As of 2019, there are 4,879 registered Ermineskin Cree, of which 3,290 were living on reserve.

== Name ==
The First Nation took its name from Ermineskin Kosikosowayano also known as Baptiste Piche), Chief of the Bear Hills Cree. He was the son of Peechee (Pisu - "Mountain Lion", also known as Louis Piche), Chief of the Asini Wachi Nehiyawak (Cree groups of the Rocky/Mountain Cree) and later head chief of the Rocky Mountain Cree (Asini Wachi Wi Iniwak or Asinīskāwiyiniwak) and also brother-in-law of Poundmaker, Chief of the River Cree (Sipi Wi Iniwak or Sīpīwininiwak). Ermineskin was the younger brother of the well-known Kiskiyo, Bobtail, also known as Alexis Piche), who became Chief of the Bear Hills Cree after the death of their father Louie Piche also known as Pisu) who was the chief of the Rocky Cree (Asini Wachi Wi Iniwak or Asinīskāwiyiniwak) and became later head chief of the Western Cree (‘Pakisimotan Wi Iniwak’) and soon after head chief of all the groups of the Upstream People (Natimiw Iyiniwak or Natimiyininiwak).

==Indian reserves==
The Ermineskin Cree Nation's two reserves (around Maskwacis, Alberta) total about 22,512 hectares and lived in an area around Pigeon Lake and the Bear Hills (known in Cree as Maskwacheesihkare). Therefore, they were called Maskwa Wachi-is Ininiwak, Maskwacheesihk Wiyiniwak or Amiskwacīwiyiniwak, meaning 'Bear Hills Cree'. While the Ermineskin traditional territory includes the reserve lands, the reserve was formally established in 1885. The land houses substantial oil and gas deposits, agricultural land, and waterfront access to Pigeon Lake.
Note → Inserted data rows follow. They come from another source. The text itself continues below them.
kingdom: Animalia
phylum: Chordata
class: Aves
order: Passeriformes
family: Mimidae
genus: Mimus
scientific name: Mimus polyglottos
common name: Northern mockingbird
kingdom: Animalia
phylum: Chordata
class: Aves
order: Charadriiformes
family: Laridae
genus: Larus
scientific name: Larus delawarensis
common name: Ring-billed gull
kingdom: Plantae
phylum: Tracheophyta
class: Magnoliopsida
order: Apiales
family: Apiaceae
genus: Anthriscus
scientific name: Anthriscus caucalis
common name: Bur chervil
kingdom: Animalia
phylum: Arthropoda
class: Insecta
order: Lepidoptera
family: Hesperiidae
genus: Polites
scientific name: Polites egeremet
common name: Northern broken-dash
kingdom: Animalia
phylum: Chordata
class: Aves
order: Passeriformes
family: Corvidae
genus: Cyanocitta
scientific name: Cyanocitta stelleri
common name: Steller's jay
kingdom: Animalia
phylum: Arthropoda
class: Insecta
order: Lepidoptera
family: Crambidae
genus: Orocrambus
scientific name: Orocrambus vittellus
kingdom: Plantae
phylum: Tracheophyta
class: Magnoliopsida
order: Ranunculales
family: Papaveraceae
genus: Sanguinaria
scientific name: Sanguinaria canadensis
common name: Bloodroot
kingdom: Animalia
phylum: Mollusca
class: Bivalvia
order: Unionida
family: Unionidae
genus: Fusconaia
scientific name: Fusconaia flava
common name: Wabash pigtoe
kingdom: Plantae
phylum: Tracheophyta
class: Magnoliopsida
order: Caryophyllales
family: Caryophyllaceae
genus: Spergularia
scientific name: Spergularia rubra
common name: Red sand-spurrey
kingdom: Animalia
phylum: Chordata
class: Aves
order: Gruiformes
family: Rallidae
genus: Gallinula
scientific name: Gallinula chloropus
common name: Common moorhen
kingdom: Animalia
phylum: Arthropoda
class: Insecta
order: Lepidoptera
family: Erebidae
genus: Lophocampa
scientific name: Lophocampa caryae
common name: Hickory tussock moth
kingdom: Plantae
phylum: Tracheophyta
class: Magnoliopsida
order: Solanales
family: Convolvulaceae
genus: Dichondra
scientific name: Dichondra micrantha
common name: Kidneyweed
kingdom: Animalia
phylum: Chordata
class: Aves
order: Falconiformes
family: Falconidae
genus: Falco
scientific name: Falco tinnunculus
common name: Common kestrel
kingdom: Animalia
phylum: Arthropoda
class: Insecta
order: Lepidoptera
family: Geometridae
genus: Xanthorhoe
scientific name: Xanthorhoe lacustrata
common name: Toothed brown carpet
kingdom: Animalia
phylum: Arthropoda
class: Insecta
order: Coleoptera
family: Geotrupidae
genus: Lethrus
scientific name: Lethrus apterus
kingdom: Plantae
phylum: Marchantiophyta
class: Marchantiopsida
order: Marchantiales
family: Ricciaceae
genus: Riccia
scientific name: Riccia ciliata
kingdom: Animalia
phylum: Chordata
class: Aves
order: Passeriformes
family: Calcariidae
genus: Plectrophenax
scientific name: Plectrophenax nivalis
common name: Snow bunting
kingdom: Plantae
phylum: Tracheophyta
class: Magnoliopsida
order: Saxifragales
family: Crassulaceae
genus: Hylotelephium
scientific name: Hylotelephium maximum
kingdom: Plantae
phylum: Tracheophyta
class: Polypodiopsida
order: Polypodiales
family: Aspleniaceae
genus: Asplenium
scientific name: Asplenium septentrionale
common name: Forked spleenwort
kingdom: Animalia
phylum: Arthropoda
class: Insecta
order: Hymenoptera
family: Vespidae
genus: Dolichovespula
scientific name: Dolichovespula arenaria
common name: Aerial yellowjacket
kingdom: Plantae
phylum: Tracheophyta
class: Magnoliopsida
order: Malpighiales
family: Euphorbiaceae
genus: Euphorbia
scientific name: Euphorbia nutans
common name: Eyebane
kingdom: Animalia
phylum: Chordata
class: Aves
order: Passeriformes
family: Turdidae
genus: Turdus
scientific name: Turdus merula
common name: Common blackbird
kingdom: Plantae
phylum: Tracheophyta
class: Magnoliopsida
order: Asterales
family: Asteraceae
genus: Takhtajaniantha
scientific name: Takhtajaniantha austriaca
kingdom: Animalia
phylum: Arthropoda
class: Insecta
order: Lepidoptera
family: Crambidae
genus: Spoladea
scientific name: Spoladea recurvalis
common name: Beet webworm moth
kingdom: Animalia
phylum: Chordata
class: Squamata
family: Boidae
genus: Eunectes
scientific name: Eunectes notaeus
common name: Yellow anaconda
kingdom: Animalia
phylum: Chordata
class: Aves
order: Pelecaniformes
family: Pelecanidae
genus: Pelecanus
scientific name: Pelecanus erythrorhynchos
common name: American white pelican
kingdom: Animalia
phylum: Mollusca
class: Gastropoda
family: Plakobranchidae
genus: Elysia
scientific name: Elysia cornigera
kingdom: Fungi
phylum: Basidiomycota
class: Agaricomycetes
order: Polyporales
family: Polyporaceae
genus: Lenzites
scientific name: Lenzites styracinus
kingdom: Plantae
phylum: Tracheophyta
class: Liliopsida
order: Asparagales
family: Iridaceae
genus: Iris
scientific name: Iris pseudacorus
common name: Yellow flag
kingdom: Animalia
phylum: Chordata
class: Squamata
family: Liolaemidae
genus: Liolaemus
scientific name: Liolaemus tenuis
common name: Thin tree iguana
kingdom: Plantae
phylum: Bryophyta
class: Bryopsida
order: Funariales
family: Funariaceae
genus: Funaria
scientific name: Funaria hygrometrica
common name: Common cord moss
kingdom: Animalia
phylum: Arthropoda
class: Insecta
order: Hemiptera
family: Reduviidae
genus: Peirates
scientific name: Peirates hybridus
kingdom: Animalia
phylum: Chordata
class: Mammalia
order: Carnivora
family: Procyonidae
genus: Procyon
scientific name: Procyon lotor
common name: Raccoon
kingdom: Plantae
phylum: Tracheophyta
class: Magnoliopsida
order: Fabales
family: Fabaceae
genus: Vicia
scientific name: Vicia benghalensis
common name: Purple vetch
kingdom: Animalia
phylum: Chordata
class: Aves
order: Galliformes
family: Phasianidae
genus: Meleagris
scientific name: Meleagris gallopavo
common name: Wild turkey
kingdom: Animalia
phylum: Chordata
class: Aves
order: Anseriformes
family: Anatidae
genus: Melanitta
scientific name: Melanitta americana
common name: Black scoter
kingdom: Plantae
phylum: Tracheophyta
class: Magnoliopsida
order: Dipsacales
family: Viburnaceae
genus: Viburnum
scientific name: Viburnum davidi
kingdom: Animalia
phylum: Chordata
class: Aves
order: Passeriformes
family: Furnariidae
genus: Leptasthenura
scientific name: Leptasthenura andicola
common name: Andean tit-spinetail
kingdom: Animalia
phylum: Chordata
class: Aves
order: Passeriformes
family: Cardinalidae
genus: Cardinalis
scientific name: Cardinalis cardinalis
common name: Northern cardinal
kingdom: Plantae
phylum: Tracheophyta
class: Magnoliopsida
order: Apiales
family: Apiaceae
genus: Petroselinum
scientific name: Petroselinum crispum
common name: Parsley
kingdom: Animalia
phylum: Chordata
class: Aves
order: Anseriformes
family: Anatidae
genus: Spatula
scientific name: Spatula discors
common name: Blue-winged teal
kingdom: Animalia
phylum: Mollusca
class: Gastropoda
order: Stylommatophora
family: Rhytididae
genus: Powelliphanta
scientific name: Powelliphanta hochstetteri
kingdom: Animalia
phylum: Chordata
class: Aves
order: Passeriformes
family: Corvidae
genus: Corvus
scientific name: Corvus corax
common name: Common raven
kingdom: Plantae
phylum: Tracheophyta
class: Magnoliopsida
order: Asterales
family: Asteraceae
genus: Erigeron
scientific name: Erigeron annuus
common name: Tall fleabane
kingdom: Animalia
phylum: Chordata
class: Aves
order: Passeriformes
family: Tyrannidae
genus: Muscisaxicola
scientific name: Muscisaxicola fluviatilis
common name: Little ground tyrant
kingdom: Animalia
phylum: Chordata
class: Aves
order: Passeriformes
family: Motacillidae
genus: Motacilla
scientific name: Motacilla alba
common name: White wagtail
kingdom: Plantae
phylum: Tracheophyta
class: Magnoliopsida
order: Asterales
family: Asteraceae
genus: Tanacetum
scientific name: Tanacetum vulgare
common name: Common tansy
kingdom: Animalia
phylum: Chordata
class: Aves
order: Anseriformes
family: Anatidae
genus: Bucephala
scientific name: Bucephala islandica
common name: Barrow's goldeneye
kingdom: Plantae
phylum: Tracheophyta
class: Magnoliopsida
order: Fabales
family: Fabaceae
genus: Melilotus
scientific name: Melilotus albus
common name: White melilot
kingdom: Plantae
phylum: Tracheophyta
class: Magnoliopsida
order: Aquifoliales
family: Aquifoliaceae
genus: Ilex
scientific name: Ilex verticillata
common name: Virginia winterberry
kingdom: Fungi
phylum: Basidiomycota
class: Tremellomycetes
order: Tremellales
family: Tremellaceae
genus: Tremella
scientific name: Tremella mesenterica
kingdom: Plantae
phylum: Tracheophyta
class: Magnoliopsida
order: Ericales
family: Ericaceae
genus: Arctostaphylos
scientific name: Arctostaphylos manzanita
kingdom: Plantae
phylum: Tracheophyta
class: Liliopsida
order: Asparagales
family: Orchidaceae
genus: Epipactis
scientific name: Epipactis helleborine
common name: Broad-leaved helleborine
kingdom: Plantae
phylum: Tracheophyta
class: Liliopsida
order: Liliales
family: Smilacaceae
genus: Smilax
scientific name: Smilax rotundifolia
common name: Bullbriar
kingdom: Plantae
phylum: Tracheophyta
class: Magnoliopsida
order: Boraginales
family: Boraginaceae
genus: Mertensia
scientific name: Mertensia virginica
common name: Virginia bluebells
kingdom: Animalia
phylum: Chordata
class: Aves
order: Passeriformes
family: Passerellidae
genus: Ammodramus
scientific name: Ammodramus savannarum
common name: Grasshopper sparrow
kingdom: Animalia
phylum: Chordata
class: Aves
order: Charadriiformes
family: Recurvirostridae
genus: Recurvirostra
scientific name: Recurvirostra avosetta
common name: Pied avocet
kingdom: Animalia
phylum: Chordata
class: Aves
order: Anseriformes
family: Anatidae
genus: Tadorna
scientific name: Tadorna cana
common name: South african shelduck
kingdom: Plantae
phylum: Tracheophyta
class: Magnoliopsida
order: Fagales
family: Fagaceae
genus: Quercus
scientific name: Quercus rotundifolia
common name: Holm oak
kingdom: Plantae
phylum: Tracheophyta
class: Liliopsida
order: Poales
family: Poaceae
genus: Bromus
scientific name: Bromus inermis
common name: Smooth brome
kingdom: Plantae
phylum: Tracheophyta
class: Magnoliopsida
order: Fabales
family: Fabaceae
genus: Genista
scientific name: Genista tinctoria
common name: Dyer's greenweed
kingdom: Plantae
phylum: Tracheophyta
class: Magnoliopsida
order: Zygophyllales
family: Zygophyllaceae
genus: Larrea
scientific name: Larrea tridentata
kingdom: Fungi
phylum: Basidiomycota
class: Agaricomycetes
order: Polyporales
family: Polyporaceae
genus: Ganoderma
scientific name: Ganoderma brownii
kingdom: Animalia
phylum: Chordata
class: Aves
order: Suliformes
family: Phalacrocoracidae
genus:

The Canadian Pacific Kansas City railway runs through the reserve.

The two reserves are:
- Ermineskin Indian Reserve No. 138, 10295.8 ha.
- Pigeon Lake Indian Reserve No. 138A, 1921 ha.
Pigeon Lake IR No. 138A is shared with three other governments, the Samson First Nation, the Louis Bull First Nation and the Montana First Nation.